(Dataset excerpts)

Content starts

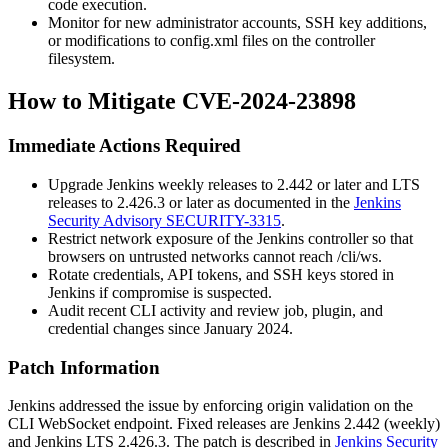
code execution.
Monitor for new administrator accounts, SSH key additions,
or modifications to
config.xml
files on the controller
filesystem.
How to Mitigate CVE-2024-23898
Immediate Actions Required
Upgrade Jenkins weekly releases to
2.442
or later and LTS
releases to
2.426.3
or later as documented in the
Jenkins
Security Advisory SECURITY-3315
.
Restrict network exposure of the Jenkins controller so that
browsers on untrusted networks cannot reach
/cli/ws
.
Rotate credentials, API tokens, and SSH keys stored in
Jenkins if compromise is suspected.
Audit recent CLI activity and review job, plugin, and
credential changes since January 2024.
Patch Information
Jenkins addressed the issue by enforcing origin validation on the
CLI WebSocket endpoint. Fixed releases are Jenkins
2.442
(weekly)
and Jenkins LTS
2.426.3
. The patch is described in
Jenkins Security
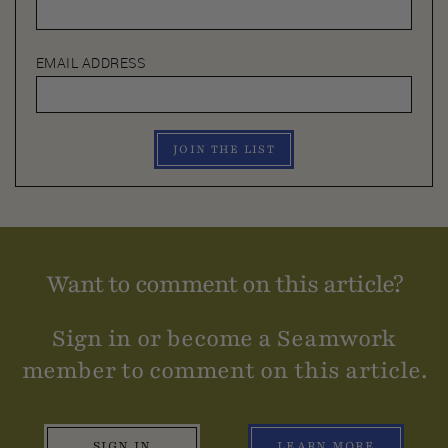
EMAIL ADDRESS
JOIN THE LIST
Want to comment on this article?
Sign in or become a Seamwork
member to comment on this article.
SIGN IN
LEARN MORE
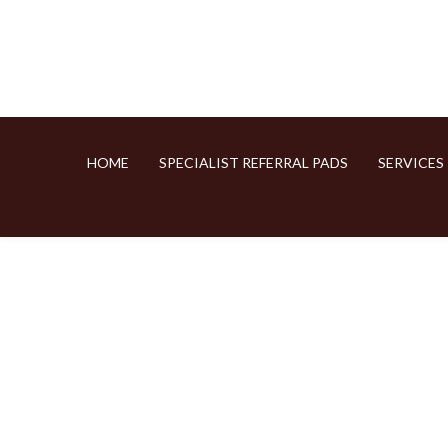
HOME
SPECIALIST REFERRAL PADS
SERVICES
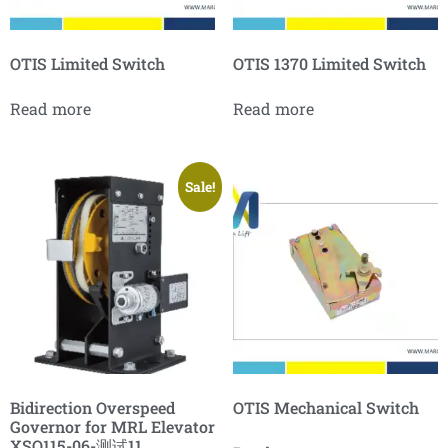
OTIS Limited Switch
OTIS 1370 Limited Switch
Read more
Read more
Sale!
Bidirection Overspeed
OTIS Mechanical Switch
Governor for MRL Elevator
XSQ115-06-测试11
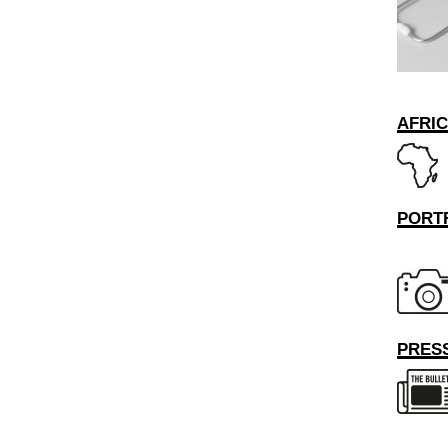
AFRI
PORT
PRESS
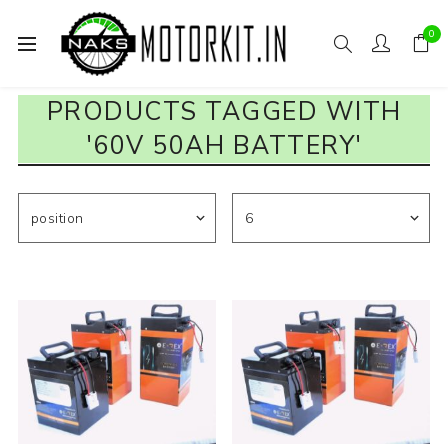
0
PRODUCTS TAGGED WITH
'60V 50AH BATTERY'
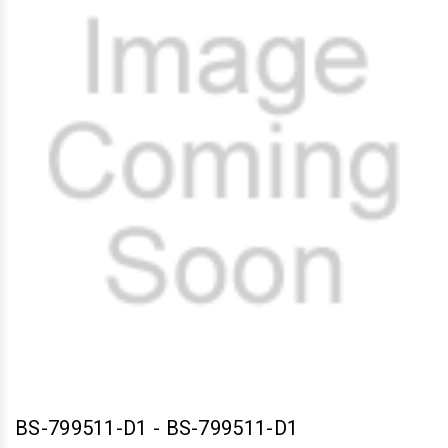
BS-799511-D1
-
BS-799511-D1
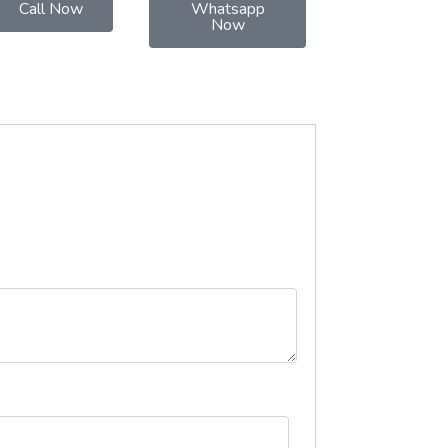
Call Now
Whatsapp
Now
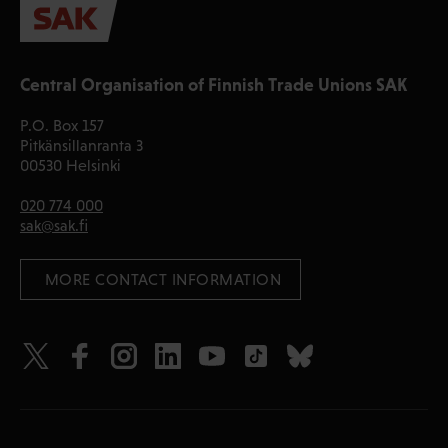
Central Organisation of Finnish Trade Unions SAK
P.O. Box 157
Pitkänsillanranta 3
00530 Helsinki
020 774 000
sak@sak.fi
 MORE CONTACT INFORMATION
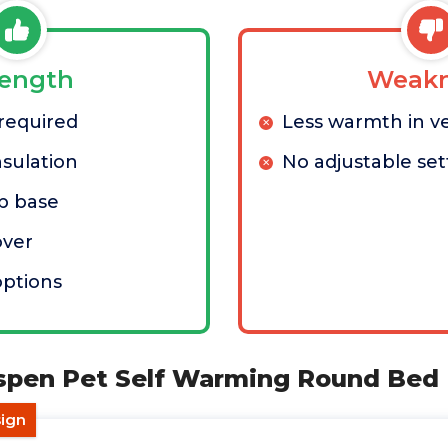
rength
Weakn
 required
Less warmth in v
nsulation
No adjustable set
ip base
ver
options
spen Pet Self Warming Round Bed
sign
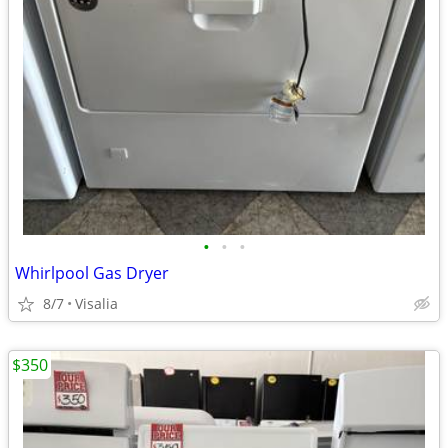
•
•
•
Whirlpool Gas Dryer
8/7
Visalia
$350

Content ends

→ INSTRUCTIONS FOR THE TASK
Your copy should hold exactly the lines from the one with "browsers on untrusted networks cannot reach" through the final line of the records, both ends included, and no pictures.

→ THE ANSWER
browsers on untrusted networks cannot reach
/cli/ws
.
Rotate credentials, API tokens, and SSH keys stored in
Jenkins if compromise is suspected.
Audit recent CLI activity and review job, plugin, and
credential changes since January 2024.
Patch Information
Jenkins addressed the issue by enforcing origin validation on the
CLI WebSocket endpoint. Fixed releases are Jenkins
2.442
(weekly)
and Jenkins LTS
2.426.3
. The patch is described in
Jenkins Security
EMAIL ADDRESS
JOIN THE LIST
Want to comment on this article?
Sign in or become a Seamwork
member to comment on this article.
SIGN IN
LEARN MORE
HOME
SPECIALIST REFERRAL PADS
SERVICES
OTIS Limited Switch
OTIS 1370 Limited Switch
Read more
Read more
Sale!
Bidirection Overspeed
OTIS Mechanical Switch
Governor for MRL Elevator
XSQ115-06-测试11
AFRI
PORT
PRESS
0
PRODUCTS TAGGED WITH
'60V 50AH BATTERY'
BS-799511-D1
-
BS-799511-D1
Call Now
Whatsapp
Now
Central Organisation of Finnish Trade Unions SAK
P.O. Box 157
Pitkänsillanranta 3
00530 Helsinki
020 774 000
sak@sak.fi
 MORE CONTACT INFORMATION
rength
Weakn
 required
Less warmth in v
nsulation
No adjustable set
ip base
ver
options
spen Pet Self Warming Round Bed
sign
•
•
•
Whirlpool Gas Dryer
8/7
Visalia
$350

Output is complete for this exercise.